You use a system called accruals and deferrals to make sure the revenue is allocated to the right time period.

An accrual means bringing your expenses or revenue forward to the current period. For example, if you’ve completed a project but not yet invoiced, revenue would be accrued against the month the work was done. Equally, if you’ve received goods or services from a supplier for a project but haven’t yet been invoiced, you would still want to record the costs for the correct month.

Conversely, if you invoice or are paid upfront, you need to defer the revenue — take it out of your profit and loss and add it to your balance sheet — and accrue it as and when the work is completed.

Essentially, an accrual brings a transaction forward while a deferral delays it.

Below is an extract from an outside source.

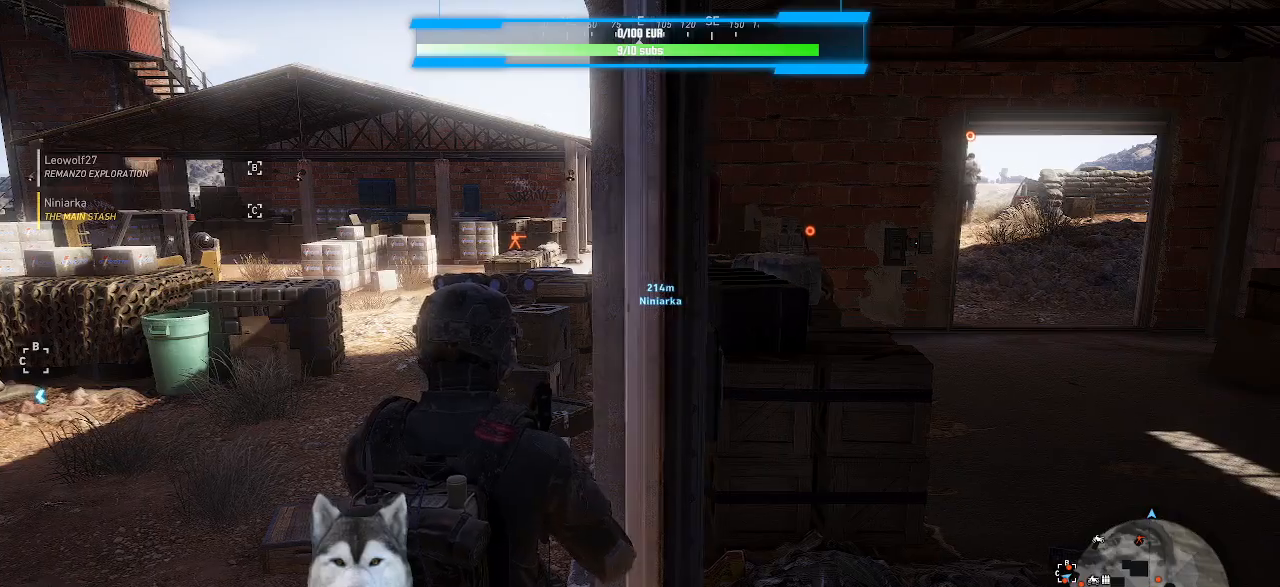
{"keys": ["d", "w"], "mouse": [], "events": [[334, "w", "down"]]}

When to start thinking about revenue management

It’s always a good idea to have processes in place. But really, as you grow this starts to become essential. You’ll be taking on bigger jobs and bigger clients, which generally means a shift in the way you invoice and receive payments. As soon as you start invoicing in advance of completing work, you need to get your process up and running.

You can do this a few ways. One option is to use a spreadsheet to track the pot of money. Itemise what’s been spent (with dates and details) and what’s remaining. This enables you to calculate how much revenue and costs you can post to your project each month.

But… this relies on someone manually tracking and remembering to add every single detail, which is clearly a mammoth task. Ideally, your agency management software should help make lighter work of this. In my last agency, I used Synergist software which allows you to recognise and defer revenue on individual jobs or all jobs, and run accounts reports at month end, saving us loads of admin time!

Being paid large amounts of money upfront can seem brilliant in theory. But until this money is earned (recognised) you need to manage it carefully. Otherwise you’ll be constantly playing catch-up and could end up operating at a loss. Once you get into the right habits, however, you’ll be able to effectively allocate your revenue and have a clear understanding of profits per project.